▸ Dataset entries
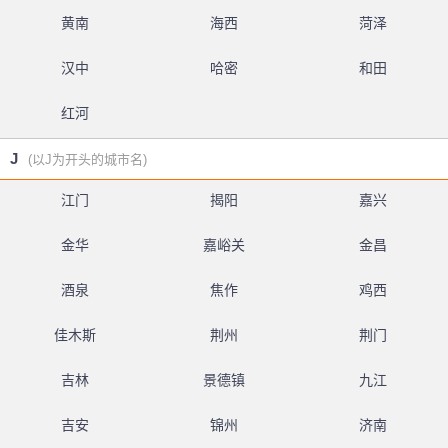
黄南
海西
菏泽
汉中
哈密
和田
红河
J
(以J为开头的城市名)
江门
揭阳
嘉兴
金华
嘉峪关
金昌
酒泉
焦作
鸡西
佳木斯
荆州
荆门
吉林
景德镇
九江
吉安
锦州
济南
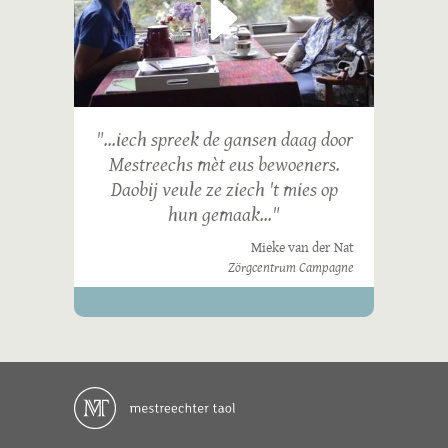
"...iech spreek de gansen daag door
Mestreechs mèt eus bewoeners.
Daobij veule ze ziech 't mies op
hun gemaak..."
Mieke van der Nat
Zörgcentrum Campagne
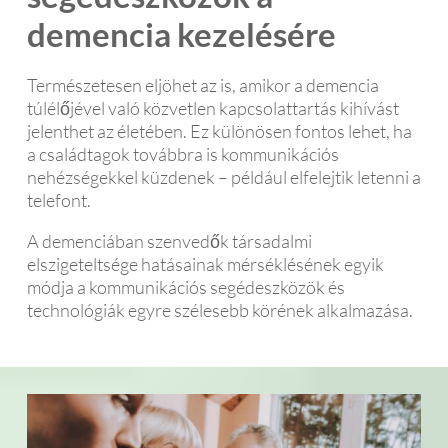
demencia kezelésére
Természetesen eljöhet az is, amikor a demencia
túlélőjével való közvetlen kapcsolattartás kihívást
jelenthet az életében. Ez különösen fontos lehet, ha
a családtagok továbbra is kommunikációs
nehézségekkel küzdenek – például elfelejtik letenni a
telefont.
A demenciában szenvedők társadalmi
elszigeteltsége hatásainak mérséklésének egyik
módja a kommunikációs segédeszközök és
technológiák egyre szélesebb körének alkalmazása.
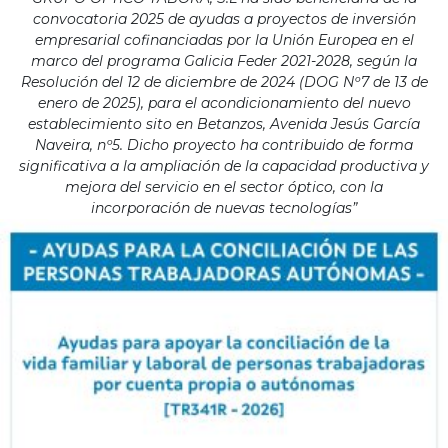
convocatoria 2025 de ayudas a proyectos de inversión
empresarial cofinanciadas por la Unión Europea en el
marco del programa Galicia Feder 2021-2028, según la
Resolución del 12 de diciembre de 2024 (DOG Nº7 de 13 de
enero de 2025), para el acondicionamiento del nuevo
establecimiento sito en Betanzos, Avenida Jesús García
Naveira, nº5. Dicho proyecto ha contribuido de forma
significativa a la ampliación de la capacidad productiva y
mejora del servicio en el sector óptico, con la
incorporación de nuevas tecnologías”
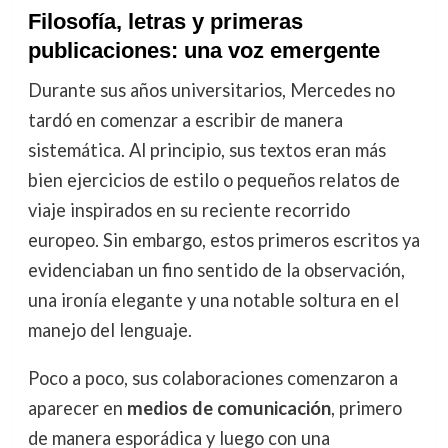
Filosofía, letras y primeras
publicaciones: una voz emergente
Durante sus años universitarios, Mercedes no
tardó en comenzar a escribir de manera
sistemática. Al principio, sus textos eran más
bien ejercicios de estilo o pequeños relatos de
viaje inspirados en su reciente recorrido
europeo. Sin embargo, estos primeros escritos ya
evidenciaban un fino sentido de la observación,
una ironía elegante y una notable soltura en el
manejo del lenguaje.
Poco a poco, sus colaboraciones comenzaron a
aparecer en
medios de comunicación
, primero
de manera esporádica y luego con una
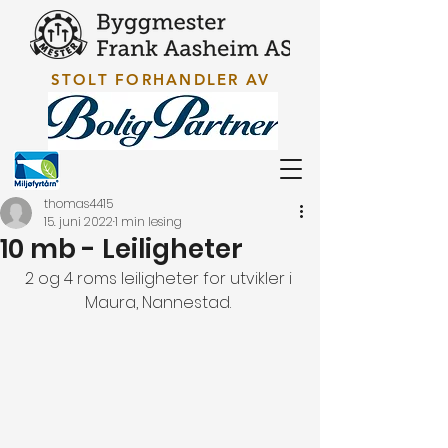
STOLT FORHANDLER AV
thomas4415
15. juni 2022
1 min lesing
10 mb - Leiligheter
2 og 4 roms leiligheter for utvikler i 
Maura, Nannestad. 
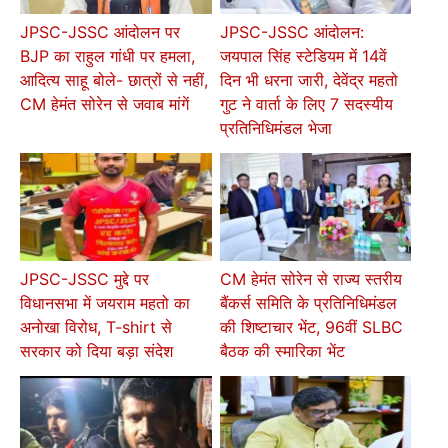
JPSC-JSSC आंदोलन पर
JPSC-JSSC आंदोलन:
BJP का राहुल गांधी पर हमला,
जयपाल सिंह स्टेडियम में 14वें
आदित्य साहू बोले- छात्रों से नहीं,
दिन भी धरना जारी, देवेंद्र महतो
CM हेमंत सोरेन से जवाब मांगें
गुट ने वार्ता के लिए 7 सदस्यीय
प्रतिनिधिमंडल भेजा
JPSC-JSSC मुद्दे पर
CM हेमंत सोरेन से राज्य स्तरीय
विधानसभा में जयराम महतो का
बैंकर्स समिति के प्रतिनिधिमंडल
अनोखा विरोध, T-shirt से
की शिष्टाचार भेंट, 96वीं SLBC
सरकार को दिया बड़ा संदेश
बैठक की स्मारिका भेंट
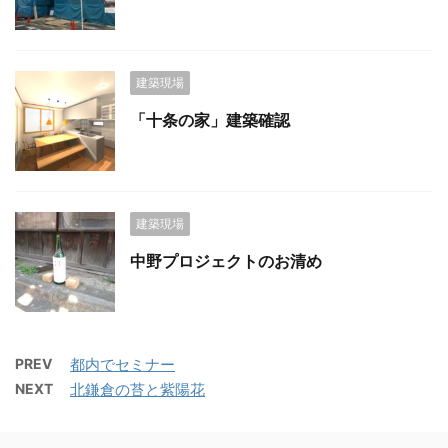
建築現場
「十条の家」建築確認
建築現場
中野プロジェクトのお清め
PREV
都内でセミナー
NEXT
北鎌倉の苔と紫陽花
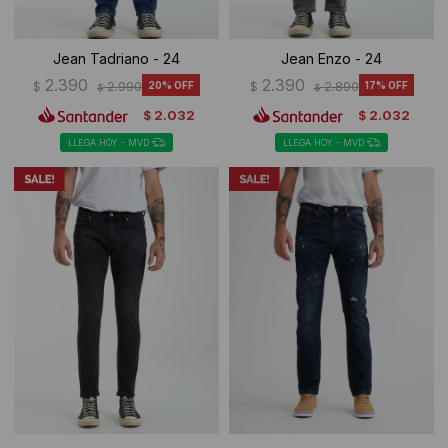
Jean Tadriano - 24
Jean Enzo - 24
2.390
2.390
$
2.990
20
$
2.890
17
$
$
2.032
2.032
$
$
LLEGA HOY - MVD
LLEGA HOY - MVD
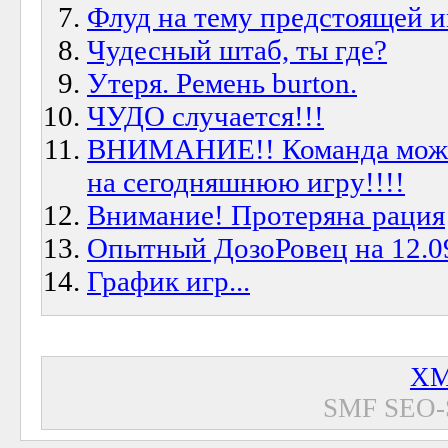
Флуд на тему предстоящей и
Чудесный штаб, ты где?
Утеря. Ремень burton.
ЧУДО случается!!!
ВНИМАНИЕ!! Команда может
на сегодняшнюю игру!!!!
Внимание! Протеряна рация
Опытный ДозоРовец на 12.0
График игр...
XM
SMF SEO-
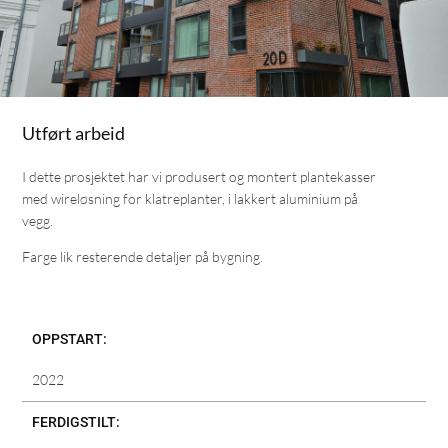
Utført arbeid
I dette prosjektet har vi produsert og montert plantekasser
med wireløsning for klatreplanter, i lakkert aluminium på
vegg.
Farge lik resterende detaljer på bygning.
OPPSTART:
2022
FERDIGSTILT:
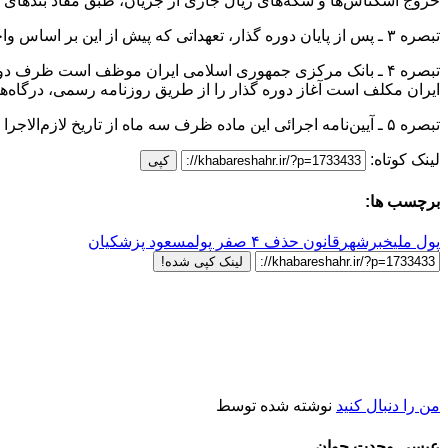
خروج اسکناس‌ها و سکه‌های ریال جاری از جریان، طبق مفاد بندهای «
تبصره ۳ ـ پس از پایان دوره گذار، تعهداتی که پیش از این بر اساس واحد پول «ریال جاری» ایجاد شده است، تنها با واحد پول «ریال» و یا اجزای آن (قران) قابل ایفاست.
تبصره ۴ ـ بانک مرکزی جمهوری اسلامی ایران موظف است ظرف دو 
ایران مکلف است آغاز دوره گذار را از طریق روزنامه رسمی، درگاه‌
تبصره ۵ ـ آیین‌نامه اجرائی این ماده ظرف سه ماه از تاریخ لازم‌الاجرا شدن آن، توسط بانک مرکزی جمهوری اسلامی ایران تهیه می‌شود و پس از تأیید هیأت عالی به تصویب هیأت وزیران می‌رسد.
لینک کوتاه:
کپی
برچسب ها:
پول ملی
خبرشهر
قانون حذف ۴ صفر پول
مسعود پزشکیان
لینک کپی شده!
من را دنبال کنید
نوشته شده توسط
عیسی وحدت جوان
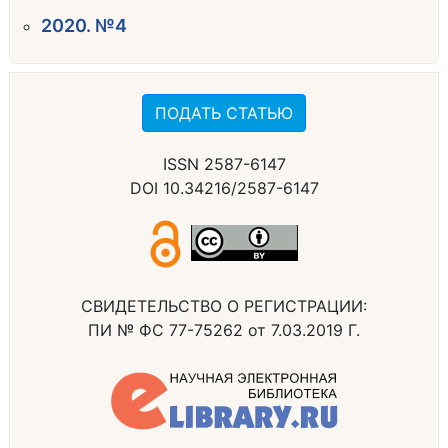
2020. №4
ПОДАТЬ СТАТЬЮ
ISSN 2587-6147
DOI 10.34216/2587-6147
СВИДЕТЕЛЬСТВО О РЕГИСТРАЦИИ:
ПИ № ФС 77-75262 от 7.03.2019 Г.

...

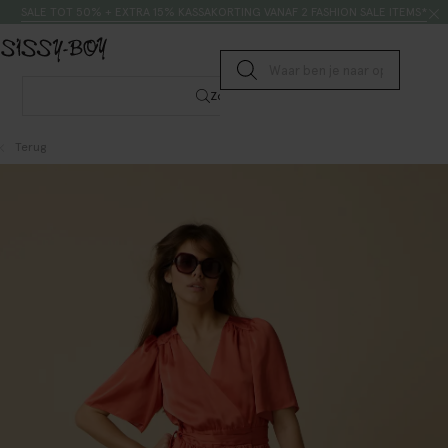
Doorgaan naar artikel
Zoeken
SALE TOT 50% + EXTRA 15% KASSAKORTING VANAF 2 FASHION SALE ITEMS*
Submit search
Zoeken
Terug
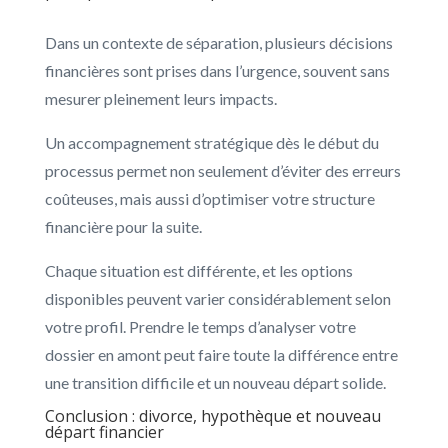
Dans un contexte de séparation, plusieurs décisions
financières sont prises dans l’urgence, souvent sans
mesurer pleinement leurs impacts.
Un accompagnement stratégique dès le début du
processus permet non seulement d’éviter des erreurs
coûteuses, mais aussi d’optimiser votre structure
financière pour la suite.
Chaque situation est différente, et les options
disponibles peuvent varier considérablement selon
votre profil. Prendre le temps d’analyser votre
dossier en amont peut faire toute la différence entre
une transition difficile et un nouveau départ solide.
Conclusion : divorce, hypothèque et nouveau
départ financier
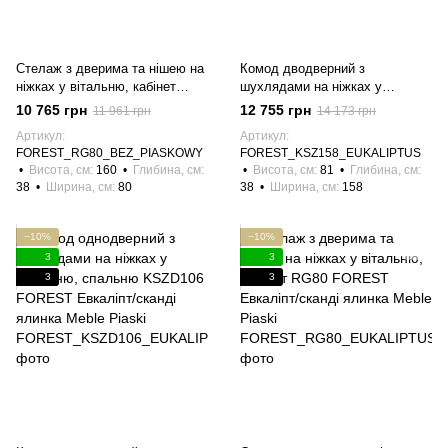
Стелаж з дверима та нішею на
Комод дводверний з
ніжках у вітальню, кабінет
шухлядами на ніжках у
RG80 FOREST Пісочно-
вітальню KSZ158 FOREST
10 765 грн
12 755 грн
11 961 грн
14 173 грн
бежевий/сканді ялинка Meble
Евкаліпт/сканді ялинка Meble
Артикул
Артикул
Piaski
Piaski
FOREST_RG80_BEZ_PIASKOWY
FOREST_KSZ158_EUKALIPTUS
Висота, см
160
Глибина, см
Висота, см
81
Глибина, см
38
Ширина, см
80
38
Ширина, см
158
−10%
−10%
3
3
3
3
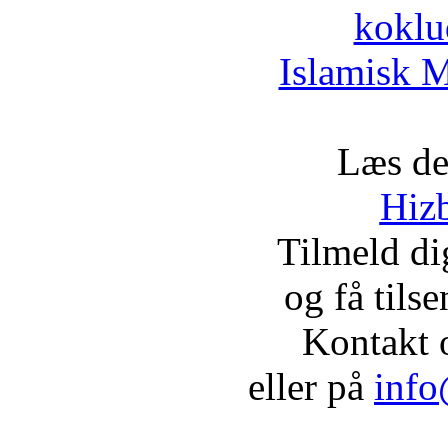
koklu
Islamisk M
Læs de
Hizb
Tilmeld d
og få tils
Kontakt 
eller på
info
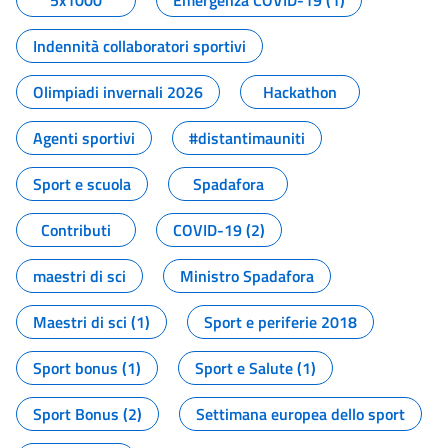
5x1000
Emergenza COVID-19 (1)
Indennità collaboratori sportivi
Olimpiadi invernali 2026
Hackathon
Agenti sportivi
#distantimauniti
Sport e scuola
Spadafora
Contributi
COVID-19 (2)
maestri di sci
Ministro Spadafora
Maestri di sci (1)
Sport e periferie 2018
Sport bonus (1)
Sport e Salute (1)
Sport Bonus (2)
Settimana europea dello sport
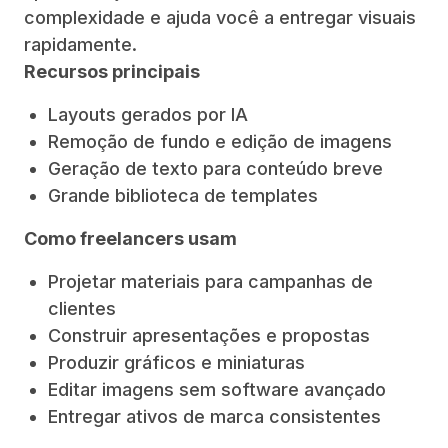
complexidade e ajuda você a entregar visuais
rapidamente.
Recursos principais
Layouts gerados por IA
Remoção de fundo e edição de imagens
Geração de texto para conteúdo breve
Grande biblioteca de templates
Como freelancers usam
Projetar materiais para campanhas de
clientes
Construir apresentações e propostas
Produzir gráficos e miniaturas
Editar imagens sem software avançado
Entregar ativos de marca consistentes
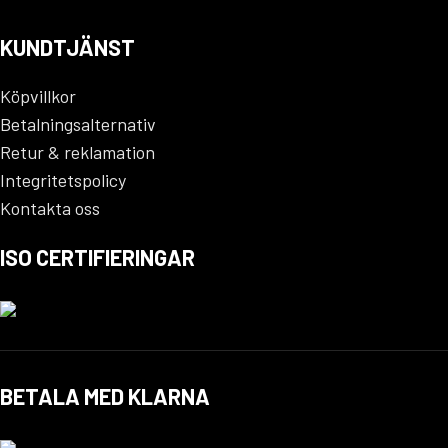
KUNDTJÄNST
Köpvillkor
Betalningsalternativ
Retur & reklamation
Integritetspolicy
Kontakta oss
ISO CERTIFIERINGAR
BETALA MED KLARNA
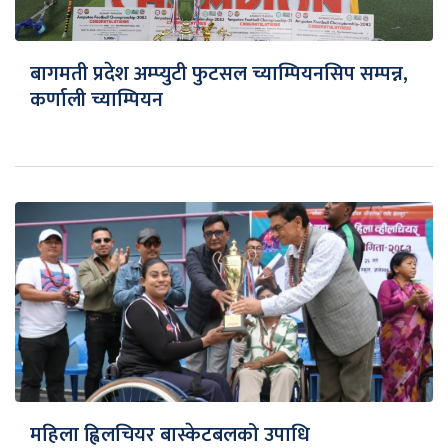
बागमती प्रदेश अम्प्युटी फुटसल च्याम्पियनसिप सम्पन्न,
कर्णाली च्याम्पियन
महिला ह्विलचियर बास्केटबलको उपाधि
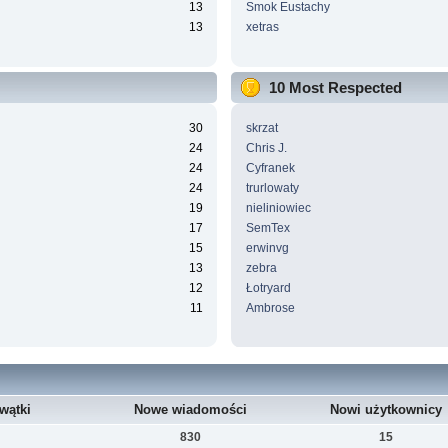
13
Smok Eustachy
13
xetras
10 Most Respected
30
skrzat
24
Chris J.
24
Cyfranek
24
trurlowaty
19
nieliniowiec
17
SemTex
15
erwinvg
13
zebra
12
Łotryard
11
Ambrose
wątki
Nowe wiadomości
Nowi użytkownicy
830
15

* * *

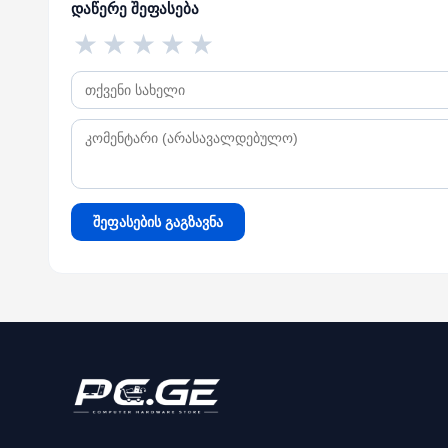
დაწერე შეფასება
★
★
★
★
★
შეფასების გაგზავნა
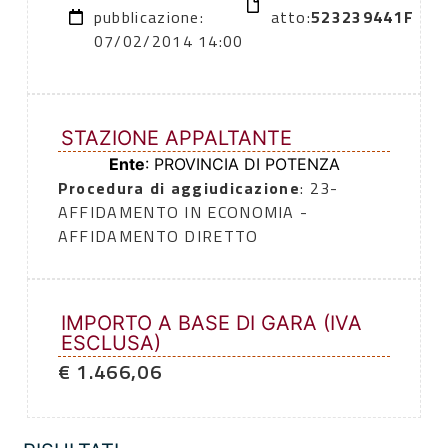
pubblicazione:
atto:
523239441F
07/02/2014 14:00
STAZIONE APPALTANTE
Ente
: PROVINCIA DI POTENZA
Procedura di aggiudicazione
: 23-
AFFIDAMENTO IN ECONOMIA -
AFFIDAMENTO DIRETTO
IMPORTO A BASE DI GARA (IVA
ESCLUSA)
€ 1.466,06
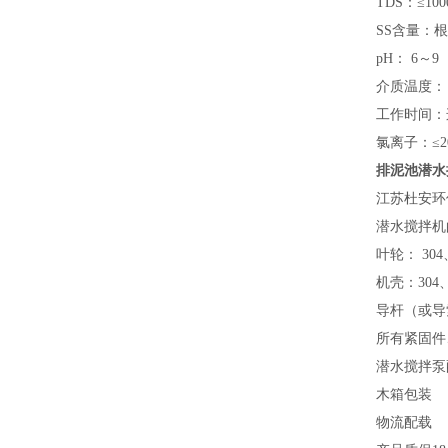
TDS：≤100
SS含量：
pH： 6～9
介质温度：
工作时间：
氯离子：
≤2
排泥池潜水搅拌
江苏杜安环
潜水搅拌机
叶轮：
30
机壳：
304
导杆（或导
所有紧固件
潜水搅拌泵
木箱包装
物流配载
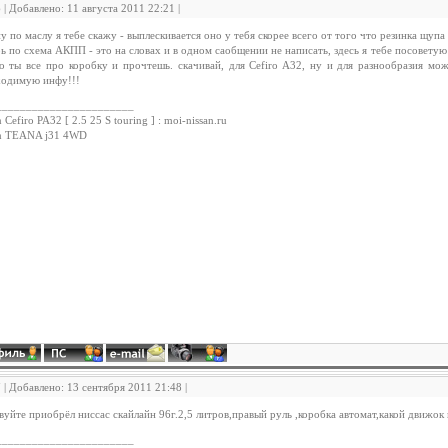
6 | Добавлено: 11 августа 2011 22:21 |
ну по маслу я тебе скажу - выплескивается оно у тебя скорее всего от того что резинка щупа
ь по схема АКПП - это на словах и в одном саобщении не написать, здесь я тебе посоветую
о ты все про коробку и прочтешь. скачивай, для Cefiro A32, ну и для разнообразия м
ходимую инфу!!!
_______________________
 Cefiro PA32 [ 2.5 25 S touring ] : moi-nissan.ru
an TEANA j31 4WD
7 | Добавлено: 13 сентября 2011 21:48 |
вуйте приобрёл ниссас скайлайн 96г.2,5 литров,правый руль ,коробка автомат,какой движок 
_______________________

▸ Task prompt
Scan the records above for the lines holding "ISSN 2587-6147" and "ПИ № ФС 77-75262 от 7.03.2019 Г.". Transcribe those two and every line between them word for word, and no others.

▸ Your response
ISSN 2587-6147
DOI 10.34216/2587-6147
СВИДЕТЕЛЬСТВО О РЕГИСТРАЦИИ:
ПИ № ФС 77-75262 от 7.03.2019 Г.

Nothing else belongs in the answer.